In order to liberalise opportunities for tertiary education in the state the government of professor Alli went further to establish two new polytechnics at Ozoro and Ogwashi-Uku, in addition to the existing one at Auchi, five school of agriculture to offer OND and HND courses one school of forestry and a new university, Bendel state university now Ambrose Alli university Ekpoma, at the apex of these institutions of higher learning. “The educational programme of my government is a complete one starting from the primary level to the university level,” professor Alli once gladly recalled during the ceremonies marking the laying of the foundation stone and launching of the endowment fund for Bendel state university (Ambrose Alli University) in March 1982. The kernel of his philosophy of liberalised opportunity for the individual was embedded in the concluding part of his address on that occasion:  “By the establishment of the Bendel state university {Ambrose Alli university}, we will ensure the development of intellectual capacities of individual to understand and appreciate their environment and the acquisition of both physical and intellectual skill which will enable individuals to develop into useful members of the community”. Governor Alli firmly believed that the development of intellectual capacities of individual’s capacities could promote a more reliable and enlightened public opinion, which could be used to plan for rapid social and economic development.

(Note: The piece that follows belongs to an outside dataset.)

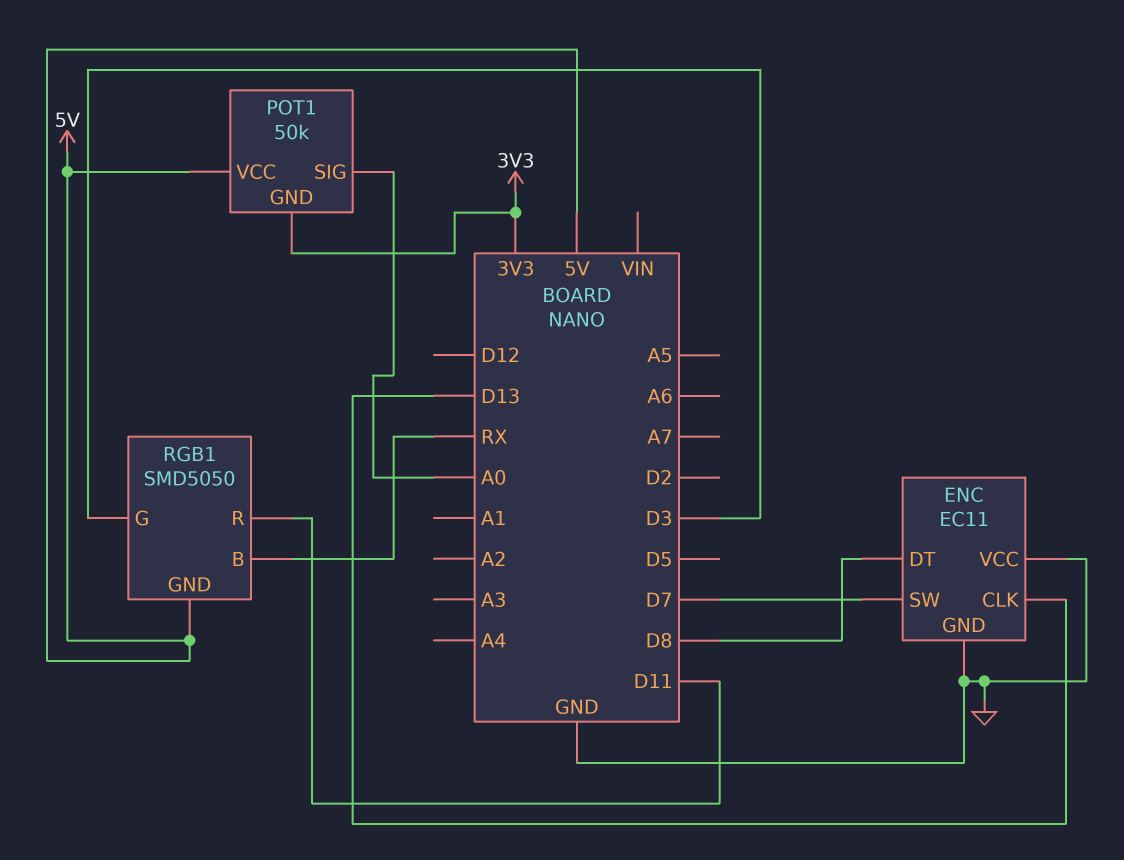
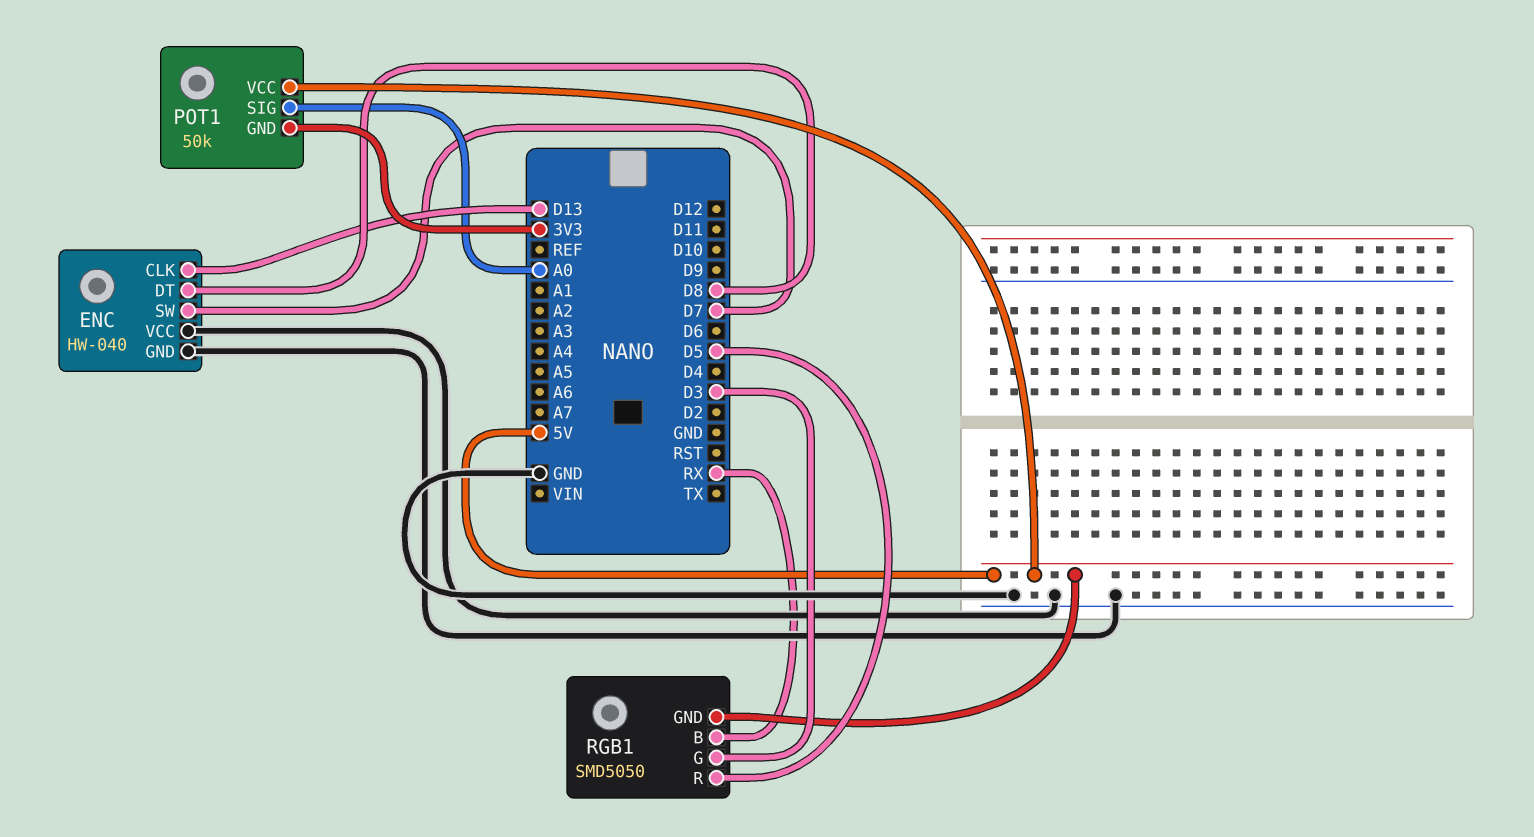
ENC: EC11 -> HW-040
RGB1 pin R: D11 -> D5

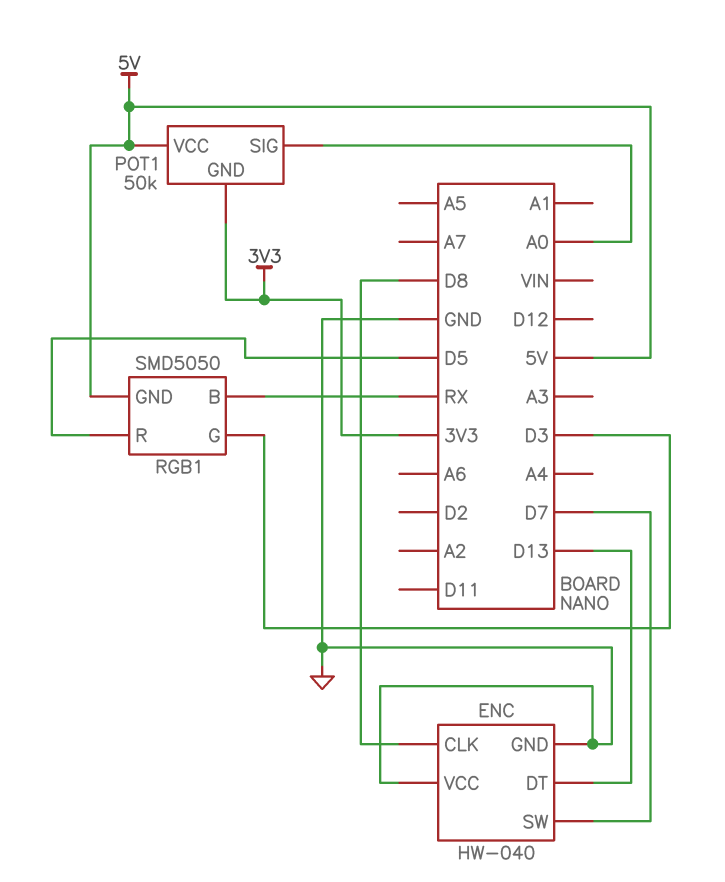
ENC pin CLK: D13 -> D8
ENC pin DT: D8 -> D13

Professor Alli’s concept of liberalised opportunity for the individual was not confined to the educational sector alone. Services and drugs at state-owned hospital were free from October 1, 1979. More money was spent on the purchase of drug than ever before. The perennial problem of shortage of doctors, especially in the rural areas, was solved, while the hospitals recorded more patronage. In private hospitals and clinics, delivery charges high per person whereas in state-owned hospitals, all forms of medical care were free.

Furthermore, the payment of flat rate tax, which, hitherto, had been the greatest threat and source of defeat to the rural dwellers, was abolished. Flat rate tax had been used as a tool of political oppression in past civil regimes, but professor Alli abolished it to eliminate ones and for all, its use for negative ends
He travelled widely in Africa and Europe and his hobbies were reading writing and listening to music.

Professor Alli passed away at LUTH on 22/09/89 his 60th birthday, before his death he was married and has four children.